Çünkü bunların hiçbiri bizim değil. Erzincan’a ne oldu hepimiz biliyoruz. Bir zelzele ile sehir yerle bir oldu. Pekçok insan öldü. İmanı olanlar kurtuldu şehit oldu. Gerisine bir şey diyemeyiz, biz karışmayız. Birde Azerbaycan’ı düşünün. Bosna-Hersek’i düşünün. Ne vak’alar oluyor.
Bazan bir mürid geliyor. Dersimi yapamıyorum diyor.
Ben de ona diyorum ki: “Erzincan’ın, Azerbaycan’ın, Bosna Hersek’in başına gelenler mi daha zor, yoksa senin tarikat dersinde tesbih çekmek mi daha zor?”
“Onların başına gelen daha zor” diye cevap veriyor. Ben de ona: “O zaman ne kadar zorlanırsan zorlan, otur, dersini yap” diyorum.
Allah Teâla Hazretleri buyuruyor: “Ya şeriatımı, tarikatımı yaşayacaksınız, ya da belalarımı alacaksınız.” ikisini de almıyoruz derseniz, Allah Azimüşşan size ikisinden birisini aldırır. Dünyada şeriat yaşanmazsa Allah Teâla Hazretleri dünyada belâları verir. Ahiretteki azab ise ayrı.
Eğer şeriat ve tarikat ehli olursanız, size toz konmadan yaşarsınız, sonunda da imanla ölürsünüz. Aksi takdirde kayadan kayaya çarpılırsınız. Tıpkı derinin tabakhanede çarpıldı gibi. Bu işin sorumluluğunu ciddi tutalım. Ama kendimize güvenmek de yok, hepsi Allah’ın (Celle Celaluhu) izni ile olacaktır.
Burada Üstadımız Hacı Ali Haydar Efendi (Kuddise Sirruhu) Hazretleri, Risale-i Kudsiyye’sinin kenarına şu ayetleri yazmıştır:
(لن تنالوا البر حتى تنفقوا مماتحبن)
“Sevdiklerinizden infak etmedikçe asla birr’e (takvaya iyiliğe) ulaşamazsınız.” (Ali Imran Suresi:92) (insanın en sevdiği şey kendi nefsidir. Sevdiklerinden vermedikçe takva makamina ulaşamıyorsa kendi varlığından geçmeden Allah-u Tealâ’ya nasıl ulaşacak).
و قال اني ذاهب إلى ربي سيهدين ( ۹۹ ) )
“(İbrahim (Aleyhisselâm)) dedi ki: ‘Şüphesiz ki ben Rabbime gideceğim muhakkak ki O beni hidayet edecektir.” (Saffat Suresi:99) (Bu ayet-i celilede, Mevla Tealâ’ya manen gitmekten ibaret olan Seyri İlallah makamına işaret etmektedir).

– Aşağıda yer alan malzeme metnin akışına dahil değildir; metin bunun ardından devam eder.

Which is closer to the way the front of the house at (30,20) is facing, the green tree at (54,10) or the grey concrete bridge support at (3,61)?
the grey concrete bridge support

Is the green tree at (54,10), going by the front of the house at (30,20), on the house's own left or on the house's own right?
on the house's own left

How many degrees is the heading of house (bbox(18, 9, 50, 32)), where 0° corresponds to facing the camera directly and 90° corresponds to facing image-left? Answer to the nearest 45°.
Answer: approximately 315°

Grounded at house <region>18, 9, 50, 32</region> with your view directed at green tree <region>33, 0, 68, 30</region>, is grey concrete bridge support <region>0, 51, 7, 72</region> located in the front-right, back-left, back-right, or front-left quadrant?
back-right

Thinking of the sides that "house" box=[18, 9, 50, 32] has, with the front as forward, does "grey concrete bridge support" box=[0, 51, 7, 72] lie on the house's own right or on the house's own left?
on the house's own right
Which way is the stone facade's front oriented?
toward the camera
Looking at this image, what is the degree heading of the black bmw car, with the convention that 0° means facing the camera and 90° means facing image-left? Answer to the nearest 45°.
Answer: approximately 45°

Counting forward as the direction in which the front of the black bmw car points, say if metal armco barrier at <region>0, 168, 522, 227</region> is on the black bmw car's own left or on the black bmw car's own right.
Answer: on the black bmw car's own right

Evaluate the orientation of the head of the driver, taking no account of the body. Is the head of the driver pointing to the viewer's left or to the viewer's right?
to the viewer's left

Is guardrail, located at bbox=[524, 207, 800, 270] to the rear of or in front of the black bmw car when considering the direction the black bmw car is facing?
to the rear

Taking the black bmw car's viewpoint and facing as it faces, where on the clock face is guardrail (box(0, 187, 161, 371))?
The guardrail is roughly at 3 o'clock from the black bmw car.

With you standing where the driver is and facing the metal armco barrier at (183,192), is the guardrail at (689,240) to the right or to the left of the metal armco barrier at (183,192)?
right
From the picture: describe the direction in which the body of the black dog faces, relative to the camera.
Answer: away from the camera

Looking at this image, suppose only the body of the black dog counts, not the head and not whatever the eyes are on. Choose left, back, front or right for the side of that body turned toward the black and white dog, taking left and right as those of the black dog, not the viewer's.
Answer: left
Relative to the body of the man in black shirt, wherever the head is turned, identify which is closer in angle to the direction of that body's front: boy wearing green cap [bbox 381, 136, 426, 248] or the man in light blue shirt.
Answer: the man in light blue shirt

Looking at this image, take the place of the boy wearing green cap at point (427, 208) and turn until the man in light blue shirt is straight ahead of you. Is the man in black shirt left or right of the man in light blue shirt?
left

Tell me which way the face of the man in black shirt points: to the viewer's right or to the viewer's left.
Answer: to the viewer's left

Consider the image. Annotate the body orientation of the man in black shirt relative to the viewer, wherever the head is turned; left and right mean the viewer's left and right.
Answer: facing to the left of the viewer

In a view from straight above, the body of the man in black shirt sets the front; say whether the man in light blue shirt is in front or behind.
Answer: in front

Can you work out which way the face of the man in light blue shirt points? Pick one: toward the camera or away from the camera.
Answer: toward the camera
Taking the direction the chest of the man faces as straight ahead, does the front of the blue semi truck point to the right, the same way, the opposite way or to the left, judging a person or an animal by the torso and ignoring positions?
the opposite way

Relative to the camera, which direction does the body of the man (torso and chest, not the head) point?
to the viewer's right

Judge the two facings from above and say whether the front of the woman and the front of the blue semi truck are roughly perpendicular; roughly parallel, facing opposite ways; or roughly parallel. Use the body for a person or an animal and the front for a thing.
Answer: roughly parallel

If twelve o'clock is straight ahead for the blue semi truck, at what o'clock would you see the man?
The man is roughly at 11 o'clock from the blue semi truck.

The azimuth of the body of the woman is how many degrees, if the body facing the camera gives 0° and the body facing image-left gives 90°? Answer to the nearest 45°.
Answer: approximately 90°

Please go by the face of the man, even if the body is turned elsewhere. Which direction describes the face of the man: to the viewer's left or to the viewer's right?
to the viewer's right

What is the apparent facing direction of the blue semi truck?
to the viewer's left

(…و جاهدوا في الله حق جهاده هو اجتباكم …)
“Allah (uğrun) da hakkıyla cihad edin. O sizi seçmiştir.” (Hac Suresi:78)
(Bu ayet-i celilede, Seyr-i Fillah makamında tarikata çalışmaya ve tarikat ehlinin bu işe seçildiğine işaret etmektedir).
(Burada son buldu).
(عزیز سیر الی الله كل ايده لم)
“Aziz seyr-i ilallah gel edelim.”
“Aziz kardeşim gel Seyr-i ilallah edelim.”
Aziz: Ulu ve Kavi demektir. Burada ise, şerefli kardeşim demektir.
Seyr-i İlallah: Latâiflerimizin bu âlemden Arş’ın üstüne kadar olan manevi yürüyüşüdür.
Mustafa İsmet Garibullah (Kuddise Sirruhu) Hazretleri bu mısrasında da kulları, Seyr-i İlallah’a davet ediyor.